Yunanistan’ın bölgede tahrik edici adımlarının uluslararası hukukta sonuçları olacağını söyleyen Doç. Dr. Emete Gözügüzelli, gelişmelere ilişkin şu yorumu yaptı: “Atina, tek yanlı olarak sözde iddia ettiği deniz sınırlarıyla baskı ve zorlama adına deniz alanlarında izlediği tahripkar durum tamamen uluslararası deniz hukukuna aykırıdır. Çünkü deniz hukukunda işbirliği ruhu sarihtir. Yarı kapalı coğrafyada devletlerin bu şekilde davranması beklenir. Fakat Yunanistan müzakerelerden kaçınan, işi tamamen şiddetle çözme yönünde tahrik edici adımlar gösteriyor. Durumu daha da kötüleştiren adımlarla bu süreci ilerleten bir duruştadır. Türkiye’nin belirlediği deniz sınırlarının üzerine Yunanistan, Mısır’la sözde sınır belirlemeye çalışarak Türkiye’yi bu coğrafyada yok sayma girişimindedir. Durumu kötüleştirici ve tehlikeye atacak bir yaklaşım sergilemektedir. 1982 sözleşmesinin 74. ve 83. maddelerinin 3. fıkrası gereği kendisine uluslararası bir sorumluluk yüklenmesi ihtimalini artırmaktadır. Yunanistan’ın istikşafi görüşmelerden sakınması, adalara etki unsuru tanıması, diğer devletlerin haklarını gözardı etmesi, bunlar zaten hukuka aykırı adımlar. Sadece bunlar bile uluslararası sorumluluk doğuracak nitelikte.”

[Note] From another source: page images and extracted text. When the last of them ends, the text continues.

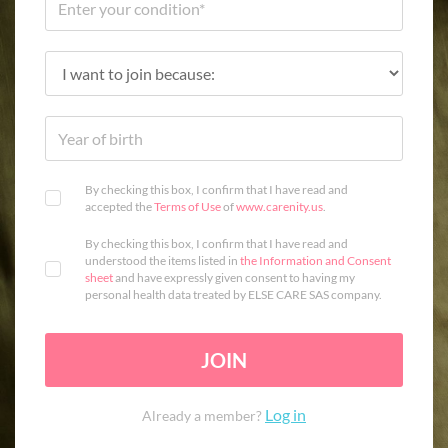
By checking this box, I confirm that I have read and
accepted the
Terms of Use
of
www.carenity.us
.
By checking this box, I confirm that I have read and
understood the items listed in
the Information and Consent
sheet
and have expressly given consent to having my
personal health data treated by ELSE CARE SAS company.
JOIN
Log in
Already a member?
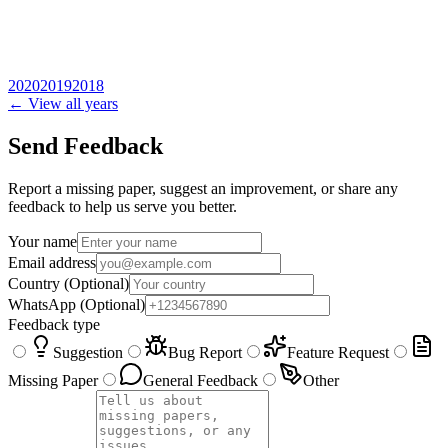
2020
2019
2018
← View all years
Send Feedback
Report a missing paper, suggest an improvement, or share any
feedback to help us serve you better.
Your name
Email address
Country
(Optional)
WhatsApp
(Optional)
Feedback type
Suggestion
Bug Report
Feature Request
Missing Paper
General Feedback
Other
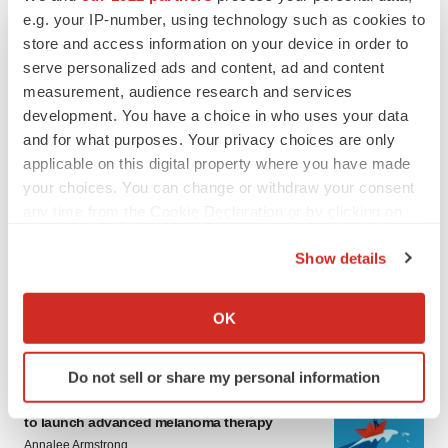
e.g. your IP-number, using technology such as cookies to
store and access information on your device in order to
serve personalized ads and content, ad and content
measurement, audience research and services
development. You have a choice in who uses your data
and for what purposes. Your privacy choices are only
applicable on this digital property where you have made
your choices. You can change or withdraw your consent
LATEST
any time from the Cookie Declaration or by clicking on
the Privacy trigger icon.
LAYOFF TRACKER
Show details
Ensoma cuts jobs, narrows focus to lead
If you allow, we would also like to:
asset
Collect information about your geographical location
BioSpace Editorial Staff
OK
which can be accurate to within several meters
Identify your device by actively scanning it for
Do not sell or share my personal information
specific characteristics (fingerprinting)
CANCER
Replimune to ride wave of physician support
Find out more about how your personal data is processed
to launch advanced melanoma therapy
and set your preferences in the
details section
.
Annalee Armstrong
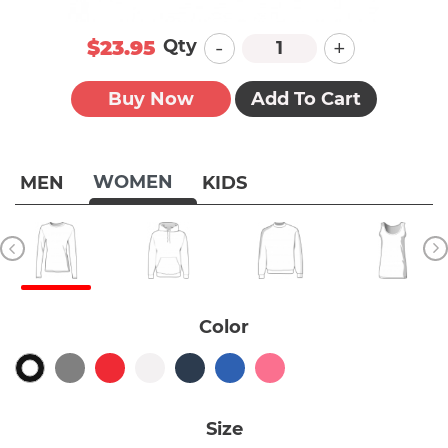
-
+
Qty
$23.95
Buy Now
Add To Cart
WOMEN
MEN
KIDS
Color
Size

Oruç Reis, Doğu Akdeniz’deki araştırmalarını sürdürüyor. Antalya’nın güneyinde Kıbrıs’ın batısı, Rodos’un doğusu ve nihai olarak Türkiye’nin Libya-Mısır deniz yetki alanı sınırına uzanacak iki ve üç boyutlu sismik araştırma çalışmalarını Türkiye’nin MEB’i olan Anadolu kıta sahanlığı sınırları dahilinde icra ediyor. Oruç Reis, Kıbrıs batısında 31 derece doğu boylamından batıya doğru Türkiye-Libya deniz yetki alanı sınırlarının yer aldığı 26-27 derece doğu boylamı ortasına kadar TPAO ruhsat sahalarındaki toplam 16 parselde araştırma yapacak. Söz konusu 16 parselin 9’u Türkiye’nin 2011’de ruhsatlandırdığı parselleri, 7’si Türkiye-Libya anlaşmasına konu ruhsat sahalarını içeriyor. Dün sabaha karşı araştırma sahasına kablo atarak faaliyetlerini başlatan Oruç Reis, saatte 8 kilometre hızla ilerliyor ve deniz tabanından veri topluyor. Oruç Reis’in verileri, bölgedeki petrol ve doğalgaz yatakları dahil tüm yer altı zenginliklerini içerdiği gibi, Anadolu kıta sahanlığının Akdeniz ve Ege uzantılarına ilişkin de değerli bilimsel veriler üretiyor. Elde edilen sismik verilerin işlenmesiyle birlikte bölgedeki petrol ve doğal gaz yatakları tespit edileceği gibi, Türkiye MEB sahasını işaret eden Anadolu kıta sahanlığı coğrafi sınırlarına ilişkin de net bilimsel veriler ortaya konulacak.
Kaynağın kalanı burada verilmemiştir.